Arremessa meus pensamentos à procura dos seus... não há paredes nem grades capaz de aprisioná-lo, apenas o passado pode por alguns instantes o deixar em dúvida, entre seguir pela direita ou a esquerda (...) A dúvida é a taxa cobrada pela “incerteza”, alguns ousam pagar outros desistem, mas não o vento, ele sempre tem no bolso de seu suéter cinza, alinhado e impecável, algumas moedas de prata, pois não pode ainda prever à dúvida (...) nem o pedágio imaginário de nossas lembranças. Algumas vezes ele torna-se frio, necessariamente após um desencontro, ou no ponto final de uma história, que teoricamente não poderia ter fim (...) A teoria é algo ele não acredita, pois teoricamente ninguém o vê, apesar de sentir o toque sutil de suas mãos em nossa face, em especial nas tardes de verão.
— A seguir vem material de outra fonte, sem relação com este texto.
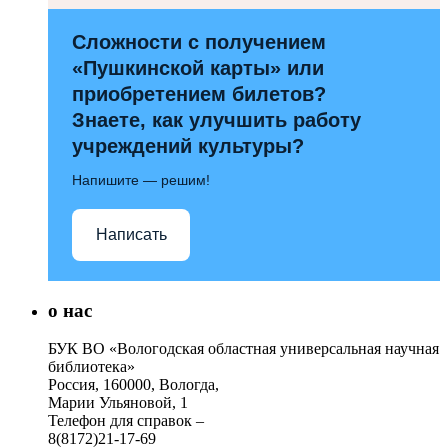
Сложности с получением
«Пушкинской карты» или
приобретением билетов?
Знаете, как улучшить работу
учреждений культуры?
Напишите — решим!
Написать
о нас
БУК ВО «Вологодская областная универсальная научная
библиотека»
Россия, 160000, Вологда,
Марии Ульяновой, 1
Телефон для справок –
8(8172)21-17-69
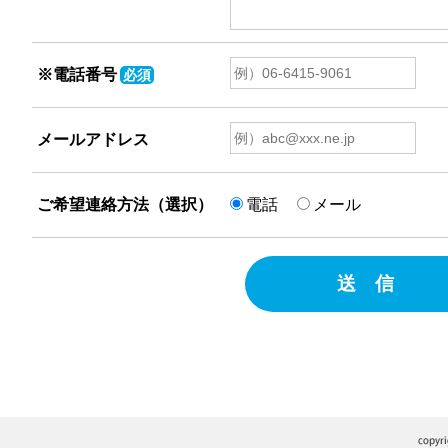
※電話番号
必須
メールアドレス
ご希望連絡方法（選択）
電話
メール
送 信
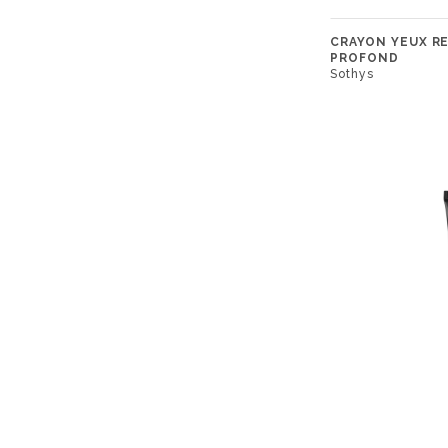
CRAYON YEUX R
PROFOND
Sothys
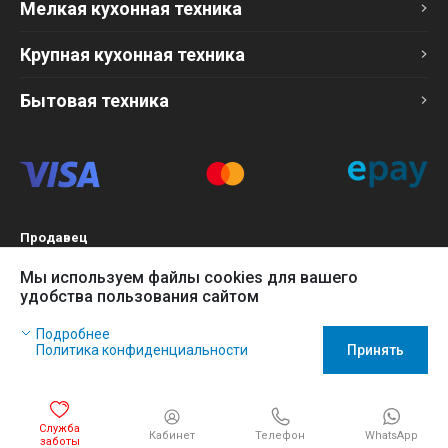
Мелкая кухонная техника
Крупная кухонная техника
Бытовая техника
Продавец
ТОО «Компания Эврика»
Мы используем файлы cookies для вашего
БИН 120140015907
удобства пользования сайтом
Более подробно см. раздел
Оферта
Наш сайт использует файлы cookies, чтобы Вы могли
Подробнее
заказать товар в интернет-магазине и позволяет нам
Политика конфиденциальности
Принять
собирать анонимные статистические данные, чтобы
усовершенствовать наш сайт.
Игнорируйте это сообщение, если Вы согласны с политикой
Служба
Кабинет
WhatsApp
использования cookies. Нажмите на ссылку Политика
Телефон
заботы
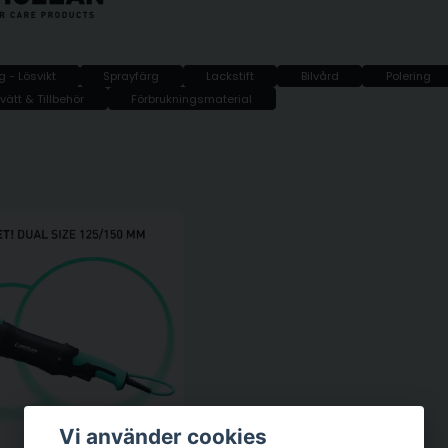
g - Lösvikt
Sprayfärg
Lackstift
Bilvård
Polering
vätt & Tillbehör
Förbrukningsmaterial
Vi använder cookies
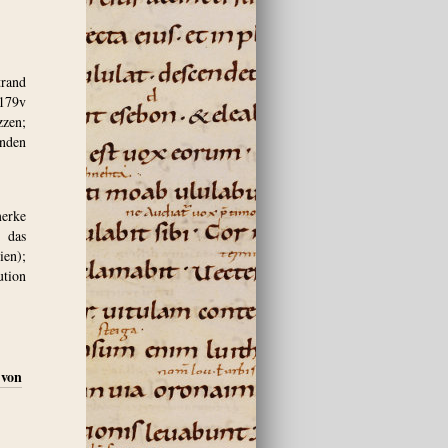
trand
-179v
zen;
änden
merke
 das
ien);
ution
 von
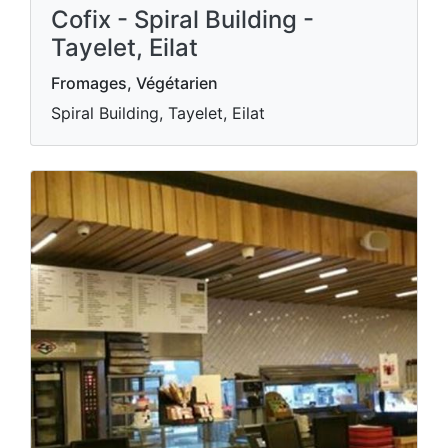
Cofix - Spiral Building -
Tayelet, Eilat
Fromages, Végétarien
Spiral Building, Tayelet, Eilat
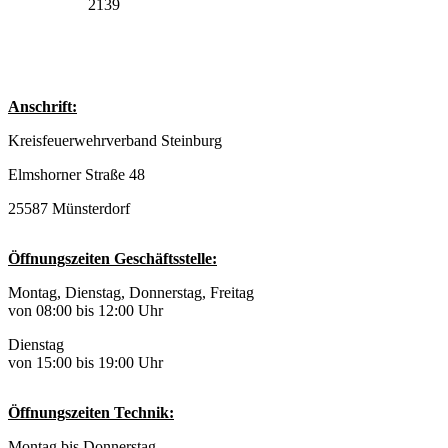
2139
Anschrift:
Kreisfeuerwehrverband Steinburg
Elmshorner Straße 48
25587 Münsterdorf
Öffnungszeiten Geschäftsstelle:
Montag, Dienstag, Donnerstag, Freitag
von 08:00 bis 12:00 Uhr
Dienstag
von 15:00 bis 19:00 Uhr
Öffnungszeiten Technik:
Montag bis Donnerstag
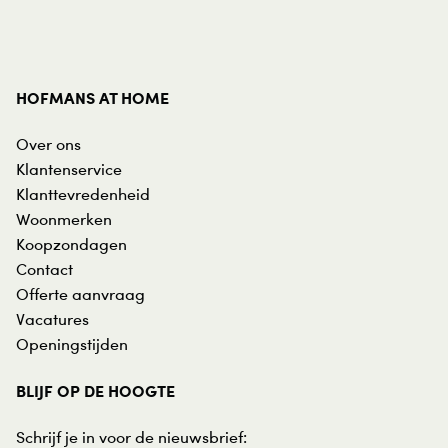
HOFMANS AT HOME
Over ons
Klantenservice
Klanttevredenheid
Woonmerken
Koopzondagen
Contact
Offerte aanvraag
Vacatures
Openingstijden
BLIJF OP DE HOOGTE
Schrijf je in voor de nieuwsbrief:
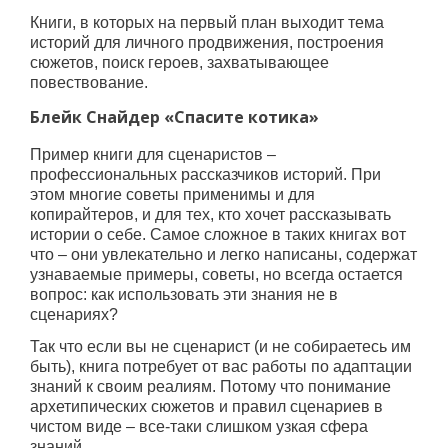
Книги, в которых на первый план выходит тема
историй для личного продвижения, построения
сюжетов, поиск героев, захватывающее
повествование.
Блейк Снайдер «Спасите котика»
Пример книги для сценаристов –
профессиональных рассказчиков историй. При
этом многие советы применимы и для
копирайтеров, и для тех, кто хочет рассказывать
истории о себе. Самое сложное в таких книгах вот
что – они увлекательно и легко написаны, содержат
узнаваемые примеры, советы, но всегда остается
вопрос: как использовать эти знания не в
сценариях?
Так что если вы не сценарист (и не собираетесь им
быть), книга потребует от вас работы по адаптации
знаний к своим реалиям. Потому что понимание
архетипических сюжетов и правил сценариев в
чистом виде – все-таки слишком узкая сфера
знаний.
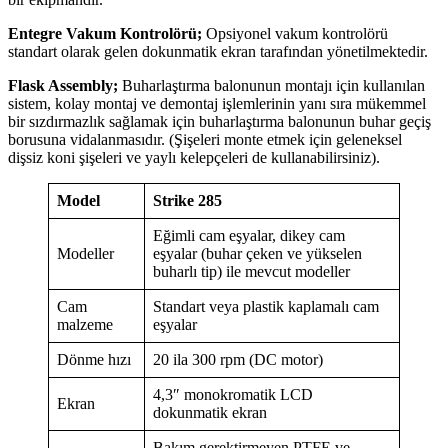
Entegre Vakum Kontrolörü;
Opsiyonel vakum kontrolörü
standart olarak gelen dokunmatik ekran tarafından yönetilmektedir.
Flask Assembly;
Buharlaştırma balonunun montajı için kullanılan
sistem, kolay montaj ve demontaj işlemlerinin yanı sıra mükemmel
bir sızdırmazlık sağlamak için buharlaştırma balonunun buhar geçiş
borusuna vidalanmasıdır. (Şişeleri monte etmek için geleneksel
dişsiz koni şişeleri ve yaylı kelepçeleri de kullanabilirsiniz).
Model
Strike 285
Eğimli cam eşyalar, dikey cam
Modeller
eşyalar (buhar çeken ve yükselen
buharlı tip) ile mevcut modeller
Cam
Standart veya plastik kaplamalı cam
malzeme
eşyalar
Dönme hızı
20 ila 300 rpm (DC motor)
4,3″ monokromatik LCD
Ekran
dokunmatik ekran
Bakım gerektirmeyen PTFE ve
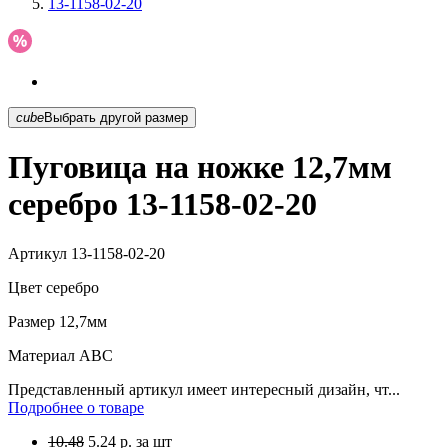
13-1158-02-20
cube
Выбрать другой размер
Пуговица на ножке 12,7мм
серебро 13-1158-02-20
Артикул
13-1158-02-20
Цвет
серебро
Размер
12,7мм
Материал
АВС
Представленный артикул имеет интересный дизайн, чт...
Подробнее о товаре
10.48
5.24
р.
за шт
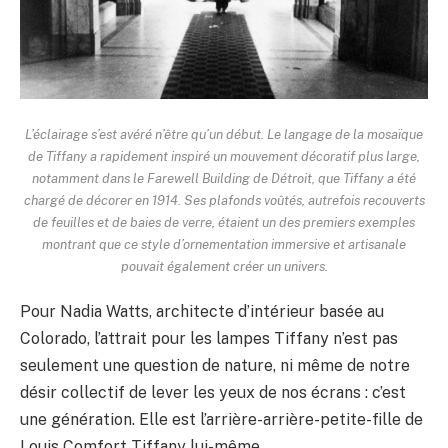
L’éclairage s’est avéré n’être qu’un début. Le langage de la mosaïque
de Tiffany a rapidement inspiré un mouvement décoratif plus large,
notamment dans le Farewell Building de Détroit, que Tiffany a été
chargé de décorer en 1914. Ses plafonds voûtés, autrefois recouverts
de feuilles et de baies de verre, étaient un des premiers exemples
montrant que ce style d’ornementation immersive et artisanale
pouvait également créer un univers.
Pour Nadia Watts, architecte d’intérieur basée au
Colorado, l’attrait pour les lampes Tiffany n’est pas
seulement une question de nature, ni même de notre
désir collectif de lever les yeux de nos écrans : c’est
une génération. Elle est l’arrière-arrière-petite-fille de
Louis Comfort Tiffany lui-même.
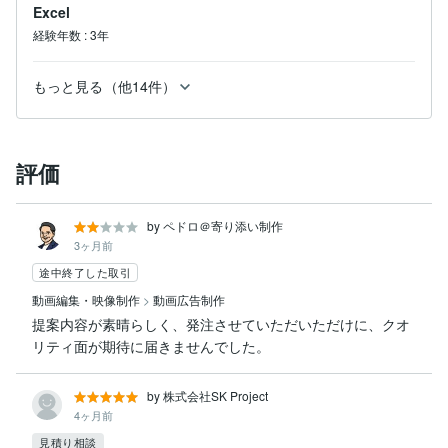
Excel
経験年数
:
3年
もっと見る（他14件）
評価
by ペドロ＠寄り添い制作
3ヶ月前
途中終了した取引
動画編集・映像制作
>
動画広告制作
提案内容が素晴らしく、発注させていただいただけに、クオ
リティ面が期待に届きませんでした。
by 株式会社SK Project
4ヶ月前
見積り相談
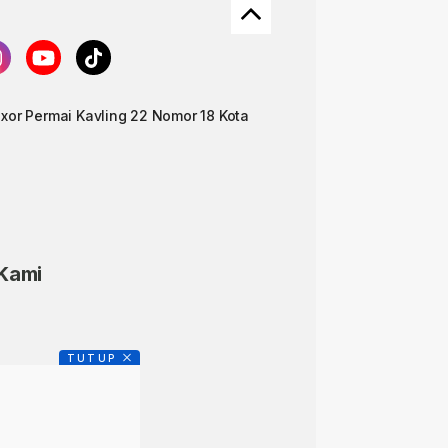
uxor Permai Kavling 22 Nomor 18 Kota
)
 Kami
TUTUP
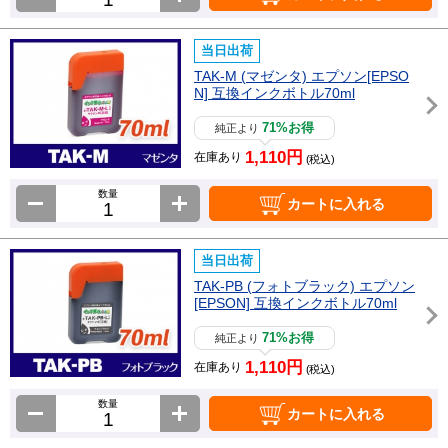
当日出荷
TAK-M (マゼンタ) エプソン[EPSO
N] 互換インクボトル70ml
71%お得
純正より
1,110円
在庫あり
(税込)
数量
カートに入れる
当日出荷
TAK-PB (フォトブラック) エプソン
[EPSON] 互換インクボトル70ml
71%お得
純正より
1,110円
在庫あり
(税込)
数量
カートに入れる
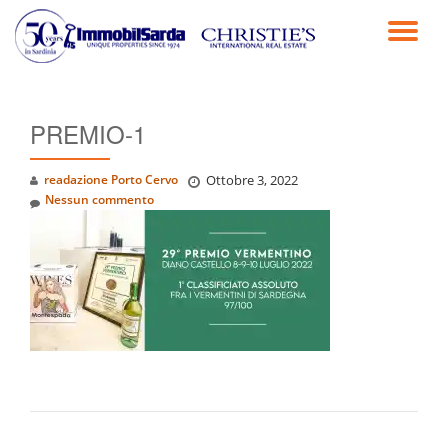
TO
Passa
al
NA
contenuto
PREMIO-1
readazione Porto Cervo
Ottobre 3, 2022
Nessun commento
NAVIGAZIONE ARTICOLI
Ele conhece todos os lugares, todos os escombros, todos os recantos e também os encantos, ignora fronteiras e as vezes ri por besteira (...) Já rastejou por trincheiras... e sentiu frio em geleiras, já pediu licença à morte por inúmeras vezes, a morte não fala muito, me confessou; Percebi também que a “sorte” sempre está na sala ao lado, torcendo para a morte não entrar . Bem, esse impasse não é meu, tenha paciência sorte, ou boa morte (...) Preciso seguir, após o próximo cruzamento, portão de madeira azul, fundos, sem número... sinto o aroma do café que acabaram de passar à “moda antiga” ao fundo Coltrane e sua perfeição, na mesa um velho e debochado Bukowski semi -aberto, dessa vez lentamente fui preenchendo a pequena sala aos poucos, estava sem pressa, me senti bem ali..... no pequeno corredor de acesso algo me chamou a atenção, um pôster do álbum Abbey Road dos Beatles e toda sua polêmica (...) Nesse dia eu estava lá... foi tão simples; Percebo a porta do quarto aberta , mais ao fundo uma varanda bem simples, sem requintes , numa banqueta de madeira mal pintada, uma jovem entre seus 20 ou 21 anos degustando seu companheiro e confidente “café” , não me importo com nomes apenas entrego recados, sou mensageiro... tiro o recado dela do bolso, toco suavemente seu rosto e me afasto, para meu espanto ouço uma voz suave dizendo: “Também estou pensando em ti meu amor...” parei por instantes no corredor, mas é proibido voltar, Coltrane foi calando-se aos poucos, e eu permaneço calado até agora (...)
(...) O vento não tem destino, mas se um dia ousar tocar teu rosto, o sinta, pois pode ter no bolso um recado meu.